3/12/2006 - L'essentiel
Toute
mon adolescence, je me suis entendu dire que je ne devais pas me
disperser mais « aller à l’essentiel » sans que jamais personne ne
puisse me dire en quoi consistait cet « essentiel » vers lequel je
devais aller. Aussi ai-je longtemps essayé de le définir par moi-même…
L’essentiel, mais l’essentiel pour qui, l’essentiel pour quoi ?
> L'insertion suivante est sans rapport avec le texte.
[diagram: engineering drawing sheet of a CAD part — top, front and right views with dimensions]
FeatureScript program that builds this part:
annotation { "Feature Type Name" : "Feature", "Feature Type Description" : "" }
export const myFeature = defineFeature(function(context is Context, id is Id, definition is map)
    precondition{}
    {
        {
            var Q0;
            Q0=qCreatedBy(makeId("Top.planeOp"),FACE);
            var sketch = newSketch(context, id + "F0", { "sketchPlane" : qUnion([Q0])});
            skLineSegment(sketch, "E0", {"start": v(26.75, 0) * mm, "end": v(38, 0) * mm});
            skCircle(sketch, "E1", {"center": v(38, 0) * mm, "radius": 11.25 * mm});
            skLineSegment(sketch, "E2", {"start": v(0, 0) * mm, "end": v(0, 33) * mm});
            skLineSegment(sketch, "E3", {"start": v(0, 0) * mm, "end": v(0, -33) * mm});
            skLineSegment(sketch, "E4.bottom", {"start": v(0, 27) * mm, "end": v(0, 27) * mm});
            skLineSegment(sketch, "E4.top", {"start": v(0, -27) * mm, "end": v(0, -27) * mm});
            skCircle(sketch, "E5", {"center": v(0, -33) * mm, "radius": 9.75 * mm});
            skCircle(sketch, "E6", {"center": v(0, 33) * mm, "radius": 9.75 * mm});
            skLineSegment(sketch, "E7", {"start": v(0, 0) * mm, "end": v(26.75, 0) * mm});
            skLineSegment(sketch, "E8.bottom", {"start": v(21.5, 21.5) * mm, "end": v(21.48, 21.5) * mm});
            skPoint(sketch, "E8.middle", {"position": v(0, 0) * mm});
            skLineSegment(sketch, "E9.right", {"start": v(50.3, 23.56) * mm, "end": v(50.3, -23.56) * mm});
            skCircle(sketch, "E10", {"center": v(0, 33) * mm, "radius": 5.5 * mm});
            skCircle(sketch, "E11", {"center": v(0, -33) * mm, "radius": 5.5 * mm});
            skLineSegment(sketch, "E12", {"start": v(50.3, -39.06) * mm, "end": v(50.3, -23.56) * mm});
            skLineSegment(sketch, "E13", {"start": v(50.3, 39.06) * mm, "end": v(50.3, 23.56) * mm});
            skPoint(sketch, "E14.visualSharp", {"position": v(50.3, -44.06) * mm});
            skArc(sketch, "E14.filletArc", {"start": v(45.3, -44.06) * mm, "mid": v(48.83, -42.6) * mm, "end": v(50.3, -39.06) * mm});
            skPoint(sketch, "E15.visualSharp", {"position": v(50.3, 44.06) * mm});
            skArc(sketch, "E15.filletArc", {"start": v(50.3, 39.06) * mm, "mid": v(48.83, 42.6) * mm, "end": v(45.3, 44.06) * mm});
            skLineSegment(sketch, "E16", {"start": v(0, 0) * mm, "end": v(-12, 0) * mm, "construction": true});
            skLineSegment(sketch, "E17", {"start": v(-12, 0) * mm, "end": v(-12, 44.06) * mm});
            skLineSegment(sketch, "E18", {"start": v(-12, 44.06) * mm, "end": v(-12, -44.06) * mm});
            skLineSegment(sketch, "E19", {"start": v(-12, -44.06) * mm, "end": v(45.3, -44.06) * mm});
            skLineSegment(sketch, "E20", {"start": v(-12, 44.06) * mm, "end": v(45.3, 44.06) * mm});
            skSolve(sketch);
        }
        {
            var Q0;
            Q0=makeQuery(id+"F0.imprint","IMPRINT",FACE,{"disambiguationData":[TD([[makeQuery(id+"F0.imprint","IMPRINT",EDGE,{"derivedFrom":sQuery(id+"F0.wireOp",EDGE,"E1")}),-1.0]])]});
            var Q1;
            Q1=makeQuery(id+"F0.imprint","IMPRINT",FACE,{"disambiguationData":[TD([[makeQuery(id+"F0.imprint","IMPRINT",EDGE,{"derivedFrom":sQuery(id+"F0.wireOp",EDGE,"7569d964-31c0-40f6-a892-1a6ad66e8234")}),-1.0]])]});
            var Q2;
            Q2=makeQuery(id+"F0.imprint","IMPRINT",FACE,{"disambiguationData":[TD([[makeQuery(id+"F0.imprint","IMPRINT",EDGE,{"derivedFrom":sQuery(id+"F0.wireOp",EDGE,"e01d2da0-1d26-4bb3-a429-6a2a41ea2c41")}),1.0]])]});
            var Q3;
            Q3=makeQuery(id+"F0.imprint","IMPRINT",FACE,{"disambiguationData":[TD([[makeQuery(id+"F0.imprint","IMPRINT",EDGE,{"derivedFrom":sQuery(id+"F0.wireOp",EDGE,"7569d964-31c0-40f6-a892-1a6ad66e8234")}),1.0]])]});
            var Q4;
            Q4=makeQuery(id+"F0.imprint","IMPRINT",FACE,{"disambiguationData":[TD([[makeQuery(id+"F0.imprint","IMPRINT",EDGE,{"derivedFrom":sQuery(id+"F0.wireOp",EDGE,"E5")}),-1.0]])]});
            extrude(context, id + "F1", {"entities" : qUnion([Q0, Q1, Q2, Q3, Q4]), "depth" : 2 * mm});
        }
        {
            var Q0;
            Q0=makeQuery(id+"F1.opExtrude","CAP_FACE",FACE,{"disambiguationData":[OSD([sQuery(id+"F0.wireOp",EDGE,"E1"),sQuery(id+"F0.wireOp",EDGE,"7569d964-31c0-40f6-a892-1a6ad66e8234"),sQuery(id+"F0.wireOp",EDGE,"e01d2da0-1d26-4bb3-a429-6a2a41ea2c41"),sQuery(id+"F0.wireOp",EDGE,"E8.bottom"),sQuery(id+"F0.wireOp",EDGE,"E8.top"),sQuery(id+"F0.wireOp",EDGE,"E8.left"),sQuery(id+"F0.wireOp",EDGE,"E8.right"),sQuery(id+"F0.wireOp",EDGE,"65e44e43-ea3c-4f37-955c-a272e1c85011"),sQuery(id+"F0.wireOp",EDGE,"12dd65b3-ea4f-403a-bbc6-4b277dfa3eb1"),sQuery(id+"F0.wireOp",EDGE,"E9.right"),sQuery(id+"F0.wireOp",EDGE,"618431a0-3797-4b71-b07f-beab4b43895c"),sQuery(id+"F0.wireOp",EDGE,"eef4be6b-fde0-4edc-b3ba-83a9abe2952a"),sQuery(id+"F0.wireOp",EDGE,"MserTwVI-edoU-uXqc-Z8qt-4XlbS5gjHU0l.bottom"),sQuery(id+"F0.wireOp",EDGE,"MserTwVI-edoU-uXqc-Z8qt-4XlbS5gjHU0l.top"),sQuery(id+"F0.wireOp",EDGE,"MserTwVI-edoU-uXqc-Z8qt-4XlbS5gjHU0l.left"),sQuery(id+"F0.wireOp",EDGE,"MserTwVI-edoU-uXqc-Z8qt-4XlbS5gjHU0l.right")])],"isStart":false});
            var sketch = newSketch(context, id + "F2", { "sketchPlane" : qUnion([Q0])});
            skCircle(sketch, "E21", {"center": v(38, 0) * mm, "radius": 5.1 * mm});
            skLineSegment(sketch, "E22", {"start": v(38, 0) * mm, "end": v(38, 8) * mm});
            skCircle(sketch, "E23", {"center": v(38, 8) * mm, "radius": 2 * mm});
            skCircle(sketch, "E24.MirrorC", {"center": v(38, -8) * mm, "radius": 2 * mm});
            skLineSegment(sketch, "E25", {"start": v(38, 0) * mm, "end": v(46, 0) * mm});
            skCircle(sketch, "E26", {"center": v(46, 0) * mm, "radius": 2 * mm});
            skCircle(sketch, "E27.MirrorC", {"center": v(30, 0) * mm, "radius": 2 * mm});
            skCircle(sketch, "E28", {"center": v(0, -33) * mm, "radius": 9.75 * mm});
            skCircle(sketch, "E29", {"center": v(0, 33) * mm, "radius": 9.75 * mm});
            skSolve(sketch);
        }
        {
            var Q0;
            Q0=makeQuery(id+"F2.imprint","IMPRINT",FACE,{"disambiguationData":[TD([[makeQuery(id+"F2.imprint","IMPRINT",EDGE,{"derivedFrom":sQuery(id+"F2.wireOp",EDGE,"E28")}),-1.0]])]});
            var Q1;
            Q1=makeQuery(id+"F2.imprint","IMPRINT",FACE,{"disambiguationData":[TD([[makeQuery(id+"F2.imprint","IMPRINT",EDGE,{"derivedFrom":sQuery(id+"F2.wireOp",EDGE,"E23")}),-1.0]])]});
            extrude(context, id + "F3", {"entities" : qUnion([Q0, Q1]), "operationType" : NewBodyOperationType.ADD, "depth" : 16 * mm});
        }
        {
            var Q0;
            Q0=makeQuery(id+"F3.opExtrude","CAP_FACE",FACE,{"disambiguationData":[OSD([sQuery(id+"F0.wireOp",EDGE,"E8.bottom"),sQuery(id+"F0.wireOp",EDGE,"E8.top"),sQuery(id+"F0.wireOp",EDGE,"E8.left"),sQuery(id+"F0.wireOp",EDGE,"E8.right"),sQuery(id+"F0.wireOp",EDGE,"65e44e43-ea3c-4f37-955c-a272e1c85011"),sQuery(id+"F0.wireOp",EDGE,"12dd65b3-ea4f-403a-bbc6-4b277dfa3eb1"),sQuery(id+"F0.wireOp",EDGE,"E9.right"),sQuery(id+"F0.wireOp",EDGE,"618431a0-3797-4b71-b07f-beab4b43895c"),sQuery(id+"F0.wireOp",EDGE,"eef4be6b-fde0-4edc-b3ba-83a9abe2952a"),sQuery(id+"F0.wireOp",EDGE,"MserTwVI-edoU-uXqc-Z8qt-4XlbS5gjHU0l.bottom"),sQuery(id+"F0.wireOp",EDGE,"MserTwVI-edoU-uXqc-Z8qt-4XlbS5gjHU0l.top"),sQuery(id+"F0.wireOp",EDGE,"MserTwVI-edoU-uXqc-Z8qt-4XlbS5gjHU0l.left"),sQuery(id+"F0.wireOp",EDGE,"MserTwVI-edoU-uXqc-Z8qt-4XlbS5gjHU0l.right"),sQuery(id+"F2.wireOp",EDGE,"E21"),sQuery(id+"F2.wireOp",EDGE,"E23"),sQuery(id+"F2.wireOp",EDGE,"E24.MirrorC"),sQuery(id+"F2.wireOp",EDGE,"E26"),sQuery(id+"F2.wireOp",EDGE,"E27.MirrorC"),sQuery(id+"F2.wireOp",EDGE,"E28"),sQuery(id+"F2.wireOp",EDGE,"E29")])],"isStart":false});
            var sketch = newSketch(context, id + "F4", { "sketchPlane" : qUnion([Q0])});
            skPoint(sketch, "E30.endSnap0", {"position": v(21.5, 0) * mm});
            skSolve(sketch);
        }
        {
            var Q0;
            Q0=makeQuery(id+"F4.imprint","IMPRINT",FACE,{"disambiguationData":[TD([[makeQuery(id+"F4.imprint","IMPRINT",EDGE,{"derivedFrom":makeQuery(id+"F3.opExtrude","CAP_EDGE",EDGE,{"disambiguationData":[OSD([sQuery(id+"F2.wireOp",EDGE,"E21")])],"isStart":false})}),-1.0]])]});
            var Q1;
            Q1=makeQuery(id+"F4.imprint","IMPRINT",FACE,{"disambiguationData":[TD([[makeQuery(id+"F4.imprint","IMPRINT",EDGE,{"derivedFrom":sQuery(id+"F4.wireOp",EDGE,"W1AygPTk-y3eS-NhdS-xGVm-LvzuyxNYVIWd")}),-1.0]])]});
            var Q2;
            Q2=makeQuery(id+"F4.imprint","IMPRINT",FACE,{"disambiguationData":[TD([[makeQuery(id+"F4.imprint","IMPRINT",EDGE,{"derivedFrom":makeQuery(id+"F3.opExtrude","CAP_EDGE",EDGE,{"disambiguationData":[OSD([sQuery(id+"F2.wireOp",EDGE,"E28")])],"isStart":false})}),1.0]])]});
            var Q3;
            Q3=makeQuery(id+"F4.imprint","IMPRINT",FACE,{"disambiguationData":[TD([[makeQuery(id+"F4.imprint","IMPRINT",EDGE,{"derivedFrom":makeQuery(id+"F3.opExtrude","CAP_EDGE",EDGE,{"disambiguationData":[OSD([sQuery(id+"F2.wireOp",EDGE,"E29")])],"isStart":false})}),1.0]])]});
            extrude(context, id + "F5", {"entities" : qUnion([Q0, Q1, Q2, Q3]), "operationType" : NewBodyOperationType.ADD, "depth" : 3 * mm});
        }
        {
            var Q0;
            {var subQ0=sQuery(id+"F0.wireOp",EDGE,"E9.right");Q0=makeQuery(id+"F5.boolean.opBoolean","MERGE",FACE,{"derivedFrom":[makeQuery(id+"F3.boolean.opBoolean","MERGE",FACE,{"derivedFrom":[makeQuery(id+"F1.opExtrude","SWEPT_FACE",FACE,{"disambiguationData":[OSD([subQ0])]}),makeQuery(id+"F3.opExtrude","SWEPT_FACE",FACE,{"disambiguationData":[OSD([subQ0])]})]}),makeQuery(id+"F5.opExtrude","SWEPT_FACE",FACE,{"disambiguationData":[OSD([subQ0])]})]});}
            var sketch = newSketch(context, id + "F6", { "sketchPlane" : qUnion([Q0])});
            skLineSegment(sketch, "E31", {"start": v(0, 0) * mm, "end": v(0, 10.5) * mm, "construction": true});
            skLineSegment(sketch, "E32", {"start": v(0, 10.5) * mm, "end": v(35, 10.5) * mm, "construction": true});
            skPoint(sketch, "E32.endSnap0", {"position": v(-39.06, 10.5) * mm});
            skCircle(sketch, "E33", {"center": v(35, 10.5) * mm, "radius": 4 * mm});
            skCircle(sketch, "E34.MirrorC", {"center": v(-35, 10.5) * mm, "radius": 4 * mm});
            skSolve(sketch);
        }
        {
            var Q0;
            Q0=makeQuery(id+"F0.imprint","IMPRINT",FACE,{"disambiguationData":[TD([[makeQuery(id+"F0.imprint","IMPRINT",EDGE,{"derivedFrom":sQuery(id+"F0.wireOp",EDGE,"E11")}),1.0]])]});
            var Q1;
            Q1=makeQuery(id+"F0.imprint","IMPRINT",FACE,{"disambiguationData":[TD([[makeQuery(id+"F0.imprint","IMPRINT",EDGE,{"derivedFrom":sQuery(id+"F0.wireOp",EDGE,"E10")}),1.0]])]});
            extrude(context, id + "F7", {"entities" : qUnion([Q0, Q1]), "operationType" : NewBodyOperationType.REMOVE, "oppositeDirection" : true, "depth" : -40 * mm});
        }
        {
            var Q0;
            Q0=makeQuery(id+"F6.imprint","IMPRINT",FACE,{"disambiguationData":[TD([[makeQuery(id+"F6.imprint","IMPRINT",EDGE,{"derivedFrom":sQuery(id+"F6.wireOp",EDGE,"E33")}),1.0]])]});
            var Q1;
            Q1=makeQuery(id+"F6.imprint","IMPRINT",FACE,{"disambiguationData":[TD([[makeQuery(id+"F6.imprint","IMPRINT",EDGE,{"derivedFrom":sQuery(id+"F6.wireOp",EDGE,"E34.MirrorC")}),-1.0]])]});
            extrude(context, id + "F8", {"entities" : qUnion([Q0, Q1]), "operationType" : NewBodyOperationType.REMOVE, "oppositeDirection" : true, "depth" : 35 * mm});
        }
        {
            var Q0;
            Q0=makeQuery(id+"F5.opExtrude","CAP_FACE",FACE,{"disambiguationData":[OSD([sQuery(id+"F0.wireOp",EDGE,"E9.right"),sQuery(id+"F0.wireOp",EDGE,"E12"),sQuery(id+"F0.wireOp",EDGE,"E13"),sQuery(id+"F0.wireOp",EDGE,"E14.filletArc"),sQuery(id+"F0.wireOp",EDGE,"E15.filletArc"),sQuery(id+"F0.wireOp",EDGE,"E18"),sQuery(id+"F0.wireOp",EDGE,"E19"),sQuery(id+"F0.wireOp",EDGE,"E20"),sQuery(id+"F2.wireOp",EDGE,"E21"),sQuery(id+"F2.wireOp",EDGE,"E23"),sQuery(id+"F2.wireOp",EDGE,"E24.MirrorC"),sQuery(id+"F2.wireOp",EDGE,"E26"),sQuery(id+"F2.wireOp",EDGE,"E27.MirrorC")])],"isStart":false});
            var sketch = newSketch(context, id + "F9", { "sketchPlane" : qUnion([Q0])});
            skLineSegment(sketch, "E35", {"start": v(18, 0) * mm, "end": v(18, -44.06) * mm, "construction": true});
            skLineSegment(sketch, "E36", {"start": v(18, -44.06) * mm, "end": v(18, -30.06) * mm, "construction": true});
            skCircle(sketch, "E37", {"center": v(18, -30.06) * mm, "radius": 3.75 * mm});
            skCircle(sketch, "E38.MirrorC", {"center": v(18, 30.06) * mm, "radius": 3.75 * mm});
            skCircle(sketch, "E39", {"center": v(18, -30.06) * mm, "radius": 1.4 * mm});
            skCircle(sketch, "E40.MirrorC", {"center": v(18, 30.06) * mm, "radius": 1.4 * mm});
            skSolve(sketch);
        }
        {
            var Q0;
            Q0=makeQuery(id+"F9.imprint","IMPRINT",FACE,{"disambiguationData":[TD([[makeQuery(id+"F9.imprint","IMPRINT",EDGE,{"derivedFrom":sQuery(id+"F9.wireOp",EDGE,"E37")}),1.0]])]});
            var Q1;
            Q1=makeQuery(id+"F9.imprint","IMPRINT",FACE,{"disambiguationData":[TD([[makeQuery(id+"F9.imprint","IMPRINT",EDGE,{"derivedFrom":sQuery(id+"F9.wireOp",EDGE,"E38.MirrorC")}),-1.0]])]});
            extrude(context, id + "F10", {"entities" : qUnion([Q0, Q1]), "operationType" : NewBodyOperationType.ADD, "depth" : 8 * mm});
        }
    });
Après une période de vie assez longue, je ne suis pas encore certain
d’avoir la réponse. L’argent, la réussite sociale, la notoriété,
l’amour, le bien-être, la santé ? Toute réponse une peu affirmative me
semble ne reposer que sur des lieux communs. J’ai de l’argent, pas
énormément mais assez pour vivre sans inquiétude. Je crois avoir
réalisé, si l’on en croit mon entourage et la presse, ce que l’on
appelle généralement « une vie réussie » et je fais partie de quelques
unes des personnalités qui sont sorties de l’anonymat sans être
pourtant devenues des vedettes. Il arrive même que l’on me reconnaisse
dans la rue et je me vois parfois abordé par un ou une inconnue qui me
saluent de mon nom comme mon fromager, mon poissonnier, mon vcolailler
et ma boulangère… L’amour. Ah l’amour ! Peut-être est-ce là le terrain
le plus difficile : j’ai aimé, on m’a aimé et si ces deux situations ne
se sont pas toujours conjointes j’ai vécu de longues périodes de
plénitude sentimentale. Le bien-être étant une résultante, j’ai vécu
dans un certain confort, assez loin de tout souci et de toute
inquiétude et même la santé m’a été donnée sans que je fasse grand
chose pour cela. Pourtant… Pourtant, au fur et à
mesure que ma vie approche de sa fin, je ne sais toujours pas ce qui
pour moi est l’essentiel et garde un fort sentiment d’échec persuadé
que je suis passé à côté de lui, que dans tout ce que je n’ai pas connu
et que je ne pourrais maintenant pas connaître devait se dissimuler ce
quelque chose qui, pour moi, aurait été l’essentiel.